▸ **ARTIGO**
-=-=-

A citação anterior, trágica, pode se desdobrar em quatro partes:
1ª Ser feliz não se acha no plano da Criação. Parece que, apesar toda luta para ser feliz, apesar de toda busca espiritual (para quem é religioso) e apesar das alegrias momentâneas, a angústia e o medo são hóspedes mais do que presentes no dia a dia. Vide o tanto de pedidos de oração entre os crentes.
2ª O próprio corpo. O ser humano possui um corpo que até pode se apresentar robusto, e de fato em algumas pessoas o é. Porém, muitas enfermidades surgem e, quando a morte aparece, é impossível conter a sua lógica (é esse um dos derradeiros tópicos de “A morte é um dia que vale a pena viver”, de Ana Claudia Quintana Arantes). Vide os milhares casos de cânceres em estágio terminal.
3ª O mundo exterior. Por mais que o ser humano, devido à técnica, controle significativamente as forças da natureza, ninguém há de duvidar de que ela é mais forte do que qualquer pessoa feita de carne e osso. Vide as catástrofes ambientais como as enchentes.
4ª Relações com outros seres humanos. “Amai ao próximo como a ti mesmo”, ao mesmo tempo que é um belo mandamento, também é trágico, pois é dificílimo amar, em um sentido prático, o próximo. Discussões, divórcios e guerras são exemplos do tanto de problemas existentes na vida em sociedade. Vide o tanto de demandas judiciais protocolizadas.

-=-=-

Entradas retiradas de uma coleção
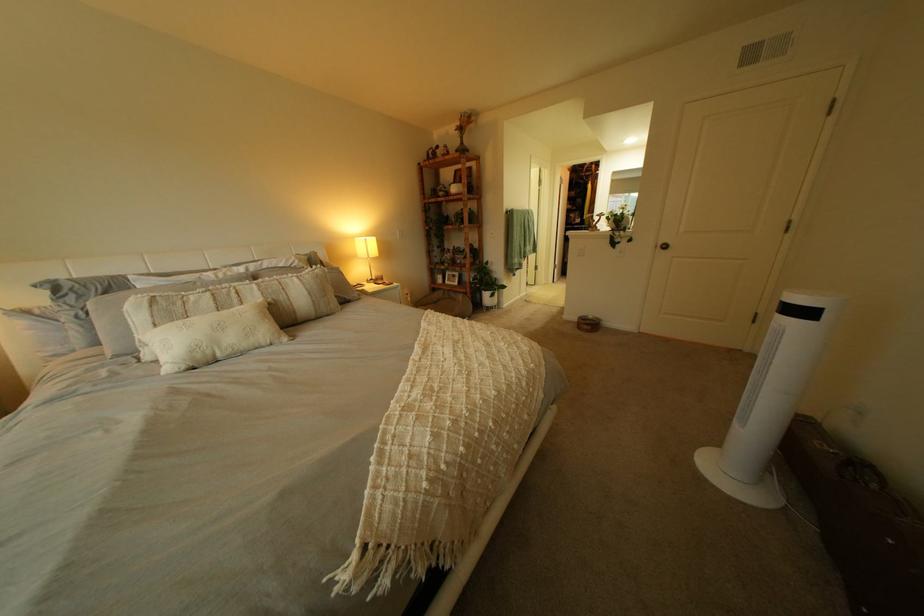
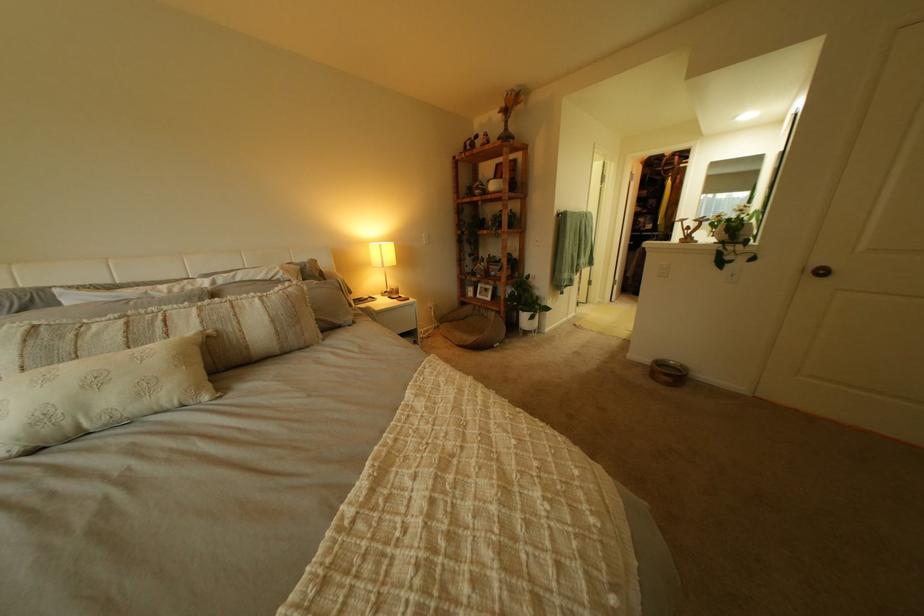
Locate, in the second image, the point that corresponds to [483,294] in the first image.

(517, 314)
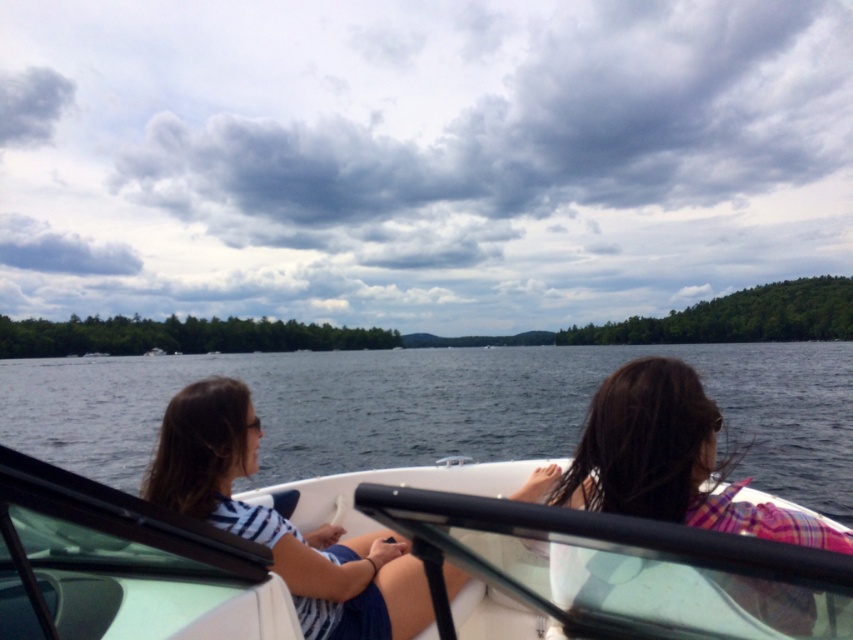
Who is taller, plaid fabric hair at center or striped fabric shirt at left?

striped fabric shirt at left

In order to click on plaid fabric hair at center in this screenshot , I will do `click(671, 460)`.

Between point (796, 536) and point (216, 493), which one is positioned in front?

Point (796, 536) is in front.

This screenshot has width=853, height=640. Find the location of `plaid fabric hair at center`. plaid fabric hair at center is located at coordinates (671, 460).

Between clear water at center and striped fabric shirt at left, which one has more height?

Standing taller between the two is clear water at center.

Can you confirm if clear water at center is thinner than striped fabric shirt at left?

In fact, clear water at center might be wider than striped fabric shirt at left.

The width and height of the screenshot is (853, 640). What are the coordinates of `clear water at center` in the screenshot? It's located at (436, 408).

From the picture: Who is taller, white glossy boat at center or striped fabric shirt at left?

white glossy boat at center

Who is more forward, [213,624] or [196,429]?

Point [213,624]

Find the location of a particular element. white glossy boat at center is located at coordinates (579, 560).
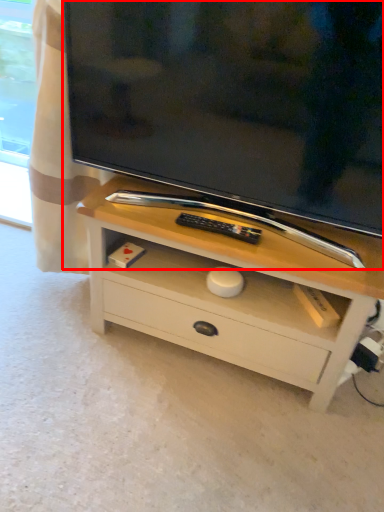
Question: From the image's perspective, what is the correct spatial positioning of television (annotated by the red box) in reference to chest of drawers?

Choices:
 (A) below
 (B) above

Answer: (B)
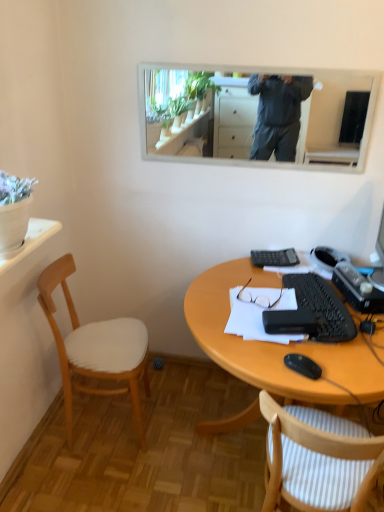
Image resolution: width=384 pixels, height=512 pixels. In order to click on vacant space to the right of wooden chair with white cushion at left, which is counted as the 1th chair, starting from the left in this screenshot , I will do `click(182, 425)`.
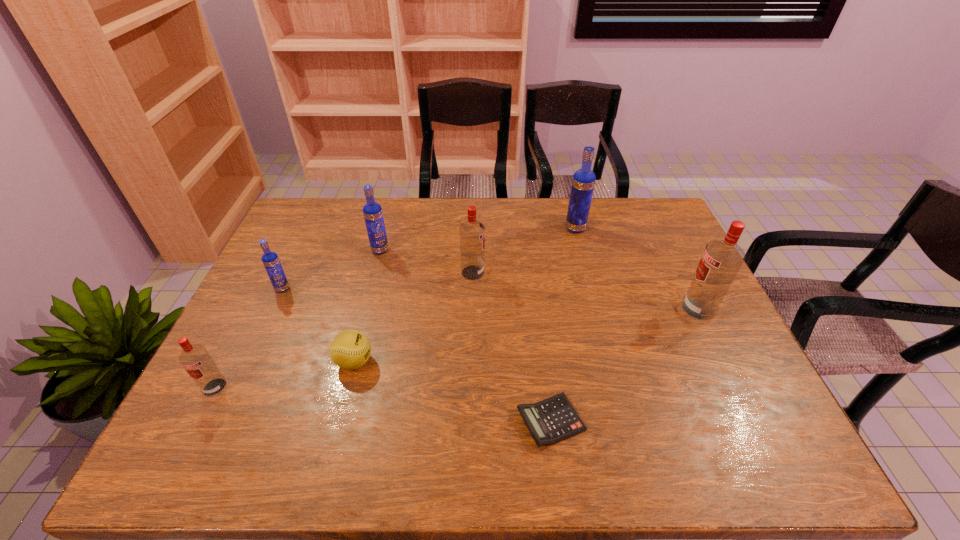
Identify the location of the fifth vodka from left to right. (583, 181).

Identify the location of the farthest blue vodka. The image size is (960, 540). (583, 181).

Image resolution: width=960 pixels, height=540 pixels. What are the coordinates of `the rightmost red vodka` in the screenshot? It's located at (721, 260).

You are a GUI agent. You are given a task and a screenshot of the screen. Output one action in this format:
    pyautogui.click(x=<x>, y=<y>)
    Task: Click on the rightmost vodka
    The width and height of the screenshot is (960, 540).
    Given the screenshot: What is the action you would take?
    pyautogui.click(x=721, y=260)

Identify the location of the second farthest vodka. (372, 211).

The height and width of the screenshot is (540, 960). Identify the location of the second biggest blue vodka. (372, 211).

Find the location of a particular element. The width and height of the screenshot is (960, 540). the fourth object from right to left is located at coordinates (472, 232).

This screenshot has width=960, height=540. Find the location of `the second red vodka from right to left`. the second red vodka from right to left is located at coordinates (472, 232).

At what (x,y) coordinates should I click in order to perform the action: click on the smallest blue vodka. Please return your answer as a coordinate pair (x, y). Looking at the image, I should click on 271,262.

In order to click on the fifth nearest object in this screenshot , I will do `click(271, 262)`.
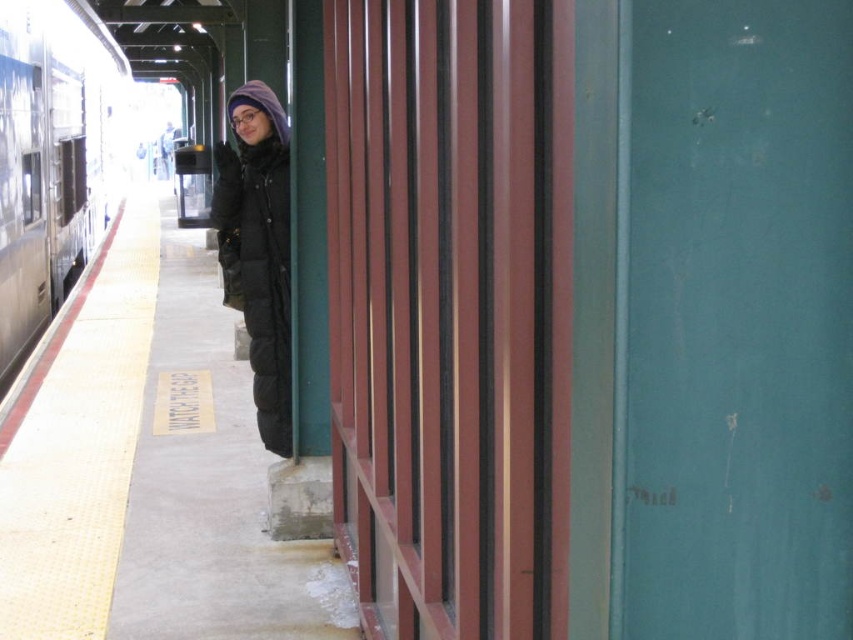
You are standing on the platform at the train station and see the silver metallic train at left. If you were to walk directly towards the train, would you need to walk to the left or to the right?

Since the silver metallic train at left is positioned at point 0.247 on the x coordinate, which is to the left side of the frame, you would need to walk to the left to reach it.

You are standing at the train station platform and want to reach the point marked as point (30, 298). If you walk straight ahead, how far will you have to walk to reach that point?

The distance of point (30, 298) from camera is 9.76 meters, so you will have to walk 9.76 meters straight ahead to reach it.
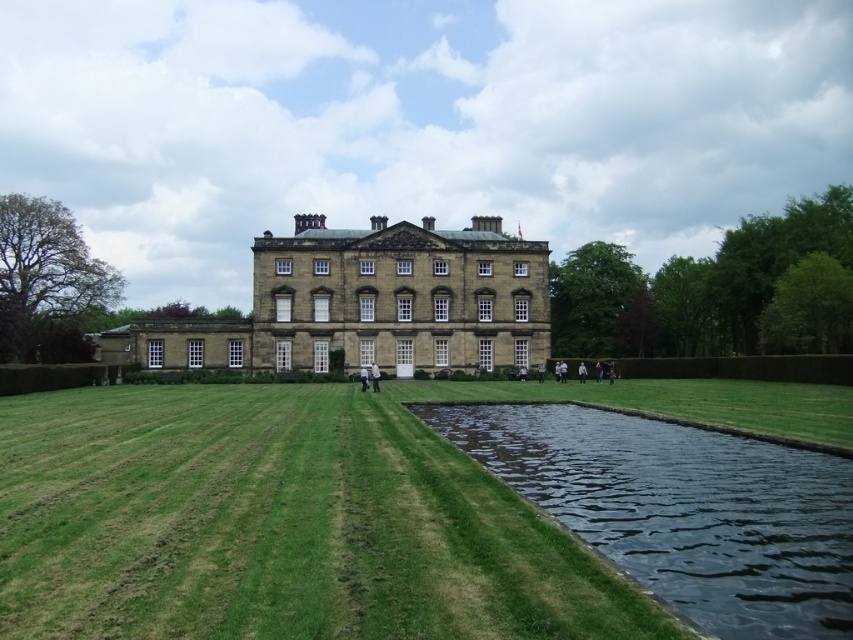
Question: Can you confirm if dark reflective water at lower right is bigger than brown stone mansion at center?

Choices:
 (A) yes
 (B) no

Answer: (B)

Question: Among these points, which one is nearest to the camera?

Choices:
 (A) (384, 602)
 (B) (321, 266)

Answer: (A)

Question: Where is dark reflective water at lower right located in relation to brown stone mansion at center in the image?

Choices:
 (A) left
 (B) right

Answer: (B)

Question: Among these objects, which one is nearest to the camera?

Choices:
 (A) green grass at center
 (B) dark reflective water at lower right

Answer: (A)

Question: Can you confirm if dark reflective water at lower right is positioned below brown stone mansion at center?

Choices:
 (A) yes
 (B) no

Answer: (A)

Question: Based on their relative distances, which object is nearer to the dark reflective water at lower right?

Choices:
 (A) brown stone mansion at center
 (B) green grass at center

Answer: (B)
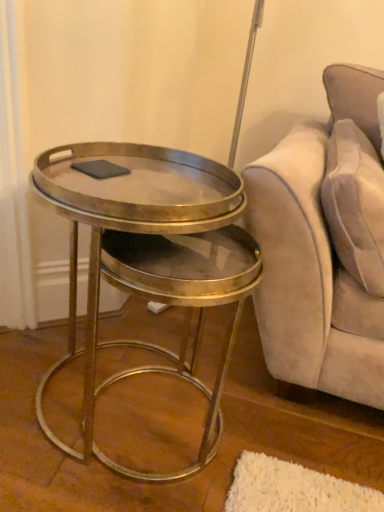
What is the approximate height of gray matte pad at center?

0.75 inches.

What do you see at coordinates (151, 259) in the screenshot? I see `metallic/goldenobject at left` at bounding box center [151, 259].

Identify the location of metallic/goldenobject at left. (151, 259).

Where is `gray matte pad at center`? Image resolution: width=384 pixels, height=512 pixels. gray matte pad at center is located at coordinates 100,169.

Considering the relative sizes of gray matte pad at center and metallic/goldenobject at left in the image provided, is gray matte pad at center smaller than metallic/goldenobject at left?

Correct, gray matte pad at center occupies less space than metallic/goldenobject at left.

Does gray matte pad at center appear on the left side of metallic/goldenobject at left?

Yes.

Is gray matte pad at center spatially inside metallic/goldenobject at left, or outside of it?

gray matte pad at center is located inside metallic/goldenobject at left.

From the image's perspective, which one is positioned lower, gray matte pad at center or metallic/goldenobject at left?

metallic/goldenobject at left is shown below in the image.

Which of these two, gray matte pad at center or suede-like beige pillow at upper right, is thinner?

Thinner between the two is gray matte pad at center.

Is gray matte pad at center located outside suede-like beige pillow at upper right?

Absolutely, gray matte pad at center is external to suede-like beige pillow at upper right.

From their relative heights in the image, would you say gray matte pad at center is taller or shorter than suede-like beige pillow at upper right?

gray matte pad at center is shorter than suede-like beige pillow at upper right.

From a real-world perspective, which object rests below the other?

→ In real-world perspective, metallic/goldenobject at left is lower.

Is the position of metallic/goldenobject at left more distant than that of suede-like beige pillow at upper right?

No, metallic/goldenobject at left is in front of suede-like beige pillow at upper right.

From the image's perspective, which is below, metallic/goldenobject at left or suede-like beige pillow at upper right?

metallic/goldenobject at left, from the image's perspective.

In the scene shown: Does metallic/goldenobject at left touch suede-like beige pillow at upper right?

There is a gap between metallic/goldenobject at left and suede-like beige pillow at upper right.

The image size is (384, 512). I want to click on pad above the metallic/goldenobject at left (from a real-world perspective), so click(100, 169).

Is metallic/goldenobject at left situated inside gray matte pad at center or outside?

metallic/goldenobject at left is not inside gray matte pad at center, it's outside.

Is metallic/goldenobject at left bigger or smaller than gray matte pad at center?

Clearly, metallic/goldenobject at left is larger in size than gray matte pad at center.

Which is more to the left, suede-like beige pillow at upper right or metallic/goldenobject at left?

metallic/goldenobject at left.

From the image's perspective, relative to metallic/goldenobject at left, is suede-like beige pillow at upper right above or below?

Based on their image positions, suede-like beige pillow at upper right is located above metallic/goldenobject at left.

From a real-world perspective, is suede-like beige pillow at upper right above or below metallic/goldenobject at left?

From a real-world perspective, suede-like beige pillow at upper right is physically above metallic/goldenobject at left.

Is point (372, 221) positioned before point (203, 167)?

Yes, point (372, 221) is closer to viewer.

In the scene shown: Is suede-like beige pillow at upper right bigger or smaller than gray matte pad at center?

Considering their sizes, suede-like beige pillow at upper right takes up more space than gray matte pad at center.

Is suede-like beige pillow at upper right oriented towards gray matte pad at center?

No, suede-like beige pillow at upper right does not turn towards gray matte pad at center.

The image size is (384, 512). Find the location of `pad on the left side of suede-like beige pillow at upper right`. pad on the left side of suede-like beige pillow at upper right is located at coordinates (100, 169).

Considering the sizes of objects suede-like beige pillow at upper right and gray matte pad at center in the image provided, who is shorter, suede-like beige pillow at upper right or gray matte pad at center?

With less height is gray matte pad at center.

Where is `table on the right of gray matte pad at center`? This screenshot has height=512, width=384. table on the right of gray matte pad at center is located at coordinates (151, 259).

Locate an element on the screen. This screenshot has height=512, width=384. pad above the suede-like beige pillow at upper right (from a real-world perspective) is located at coordinates (100, 169).

From the image, which object appears to be farther from metallic/goldenobject at left, suede-like beige pillow at upper right or gray matte pad at center?

suede-like beige pillow at upper right lies further to metallic/goldenobject at left than the other object.

From the image, which object appears to be nearer to suede-like beige pillow at upper right, gray matte pad at center or metallic/goldenobject at left?

metallic/goldenobject at left lies closer to suede-like beige pillow at upper right than the other object.

Looking at the image, which one is located further to gray matte pad at center, suede-like beige pillow at upper right or metallic/goldenobject at left?

suede-like beige pillow at upper right lies further to gray matte pad at center than the other object.

Based on their spatial positions, is gray matte pad at center or suede-like beige pillow at upper right closer to metallic/goldenobject at left?

gray matte pad at center is closer to metallic/goldenobject at left.

Estimate the real-world distances between objects in this image. Which object is further from suede-like beige pillow at upper right, metallic/goldenobject at left or gray matte pad at center?

gray matte pad at center is positioned further to the anchor suede-like beige pillow at upper right.

Considering their positions, is metallic/goldenobject at left positioned closer to gray matte pad at center than suede-like beige pillow at upper right?

Among the two, metallic/goldenobject at left is located nearer to gray matte pad at center.

Locate an element on the screen. The height and width of the screenshot is (512, 384). table between gray matte pad at center and suede-like beige pillow at upper right is located at coordinates (151, 259).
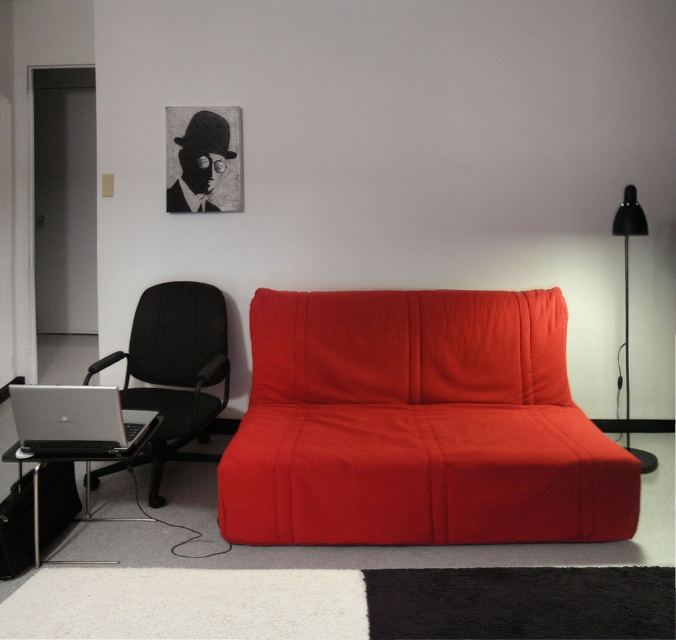
Question: Is black mesh swivel chair at left thinner than black matte floor lamp at right?

Choices:
 (A) no
 (B) yes

Answer: (A)

Question: Which of the following is the farthest from the observer?

Choices:
 (A) (621, 232)
 (B) (99, 422)
 (C) (206, 364)

Answer: (C)

Question: Does matte red couch at center have a larger size compared to black mesh swivel chair at left?

Choices:
 (A) no
 (B) yes

Answer: (B)

Question: Which of the following is the closest to the observer?

Choices:
 (A) black mesh swivel chair at left
 (B) black matte floor lamp at right
 (C) silver metallic laptop at left
 (D) matte red couch at center

Answer: (C)

Question: Which object appears closest to the camera in this image?

Choices:
 (A) black mesh swivel chair at left
 (B) silver metallic laptop at left
 (C) black matte floor lamp at right
 (D) matte red couch at center

Answer: (B)

Question: Does matte red couch at center have a greater width compared to black mesh swivel chair at left?

Choices:
 (A) no
 (B) yes

Answer: (B)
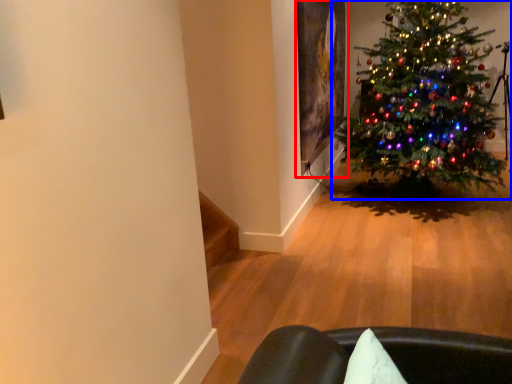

-=-=-

▸ **DETALHES DA TAREFA**
Por favor, retome o texto sobre a citação trágica a partir do ponto em que ele para. Os registros não têm papel nenhum nesta tarefa.

▸ **RESULTADO DO EXERCÍCIO**
Eu admito que relutei para escrever esta resenha, pois o tema é por demais árido. Mas, faz parte da minha honestidade intelectual não esconder problemas essenciais. E é sobre problemas essenciais que “O mal-estar na civilização” aborda. Nessa seara, Freud apontará algo que volta e meia lhe aparecia, mas que não tinha recebido o devido cuidado: o instinto de morte. Se, por um lado, o ser humano tem um forte instinto de vida, que visa a conservação, por outro lado, segundo Freud, ele tem um instinto de morte, que visa o retorno ao inorgânico. Segundo imagens trazidas do universo mitológico, trata-se da disputa entre Eros e Tanatos, deus do amor contra aquele que é a personificação da morte. Quem vencerá? Eis uma grande questão colocada por Freud ao final da obra. Como esse tema é importante em “O mal-estar na civilização”, vale a pena trazer um trecho integral:
“Evidentemente não é fácil, para os homens, renunciar à gratificação de seu pendor à agressividade; não se sentem bem ao fazê-lo. Não é de menosprezar a vantagem que tem um grupamento cultural menor, de permitir ao instinto um escape, através da hostilização dos que não pertencem a ele. Sempre é possível ligar um grande número de pessoas pelo amor, desde que restem outras para que se exteriorize a agressividade. Certa vez discuti o fenômeno de justamente comunidades vizinhas, e também próximas em outros aspectos, andarem às turras e zombarem uma da outra, como os espanhóis e os portugueses, os alemães do norte e os do sul, os ingleses e os escoceses etc. Dei a isso o nome de “narcisismo das pequenas diferenças”, que não chega a contribuir muito para seu esclarecimento. Percebe-se nele uma cômoda e relativamente inócua satisfação da agressividade, através da qual é facilitada a coesão entre os membros da comunidade. O povo judeu, espalhado em toda parte, conquistou desse modo louváveis méritos junto às culturas dos povos que o hospedaram. Infelizmente, todos os massacres de judeus durante a Idade Média não bastaram para tornar a época mais pacífica e segura para esses camaradas cristãos. Depois que o apóstolo Paulo fez do amor universal aos homens o fundamento de sua congregação, a intolerância extrema do cristianismo ante os que permaneceram de fora tornou-se uma consequência inevitável. Os romanos, cuja organização estatal não se baseava no amor, desconheciam a intolerância religiosa, apesar de entre eles a religião ser assunto de Estado e o Estado ser permeado de religião. Tampouco foi um acaso incompreensível que o sonho de um domínio mundial germânico evocasse o antissemitismo para seu complemento, e podemos entender que a tentativa de instaurar na Rússia uma nova civilização comunista encontre seu apoio psicológico na perseguição à burguesia. Só nos perguntamos, preocupados, o que farão os sovietes após liquidarem seus burgueses.” (FREUD, 2018, p. 80-82).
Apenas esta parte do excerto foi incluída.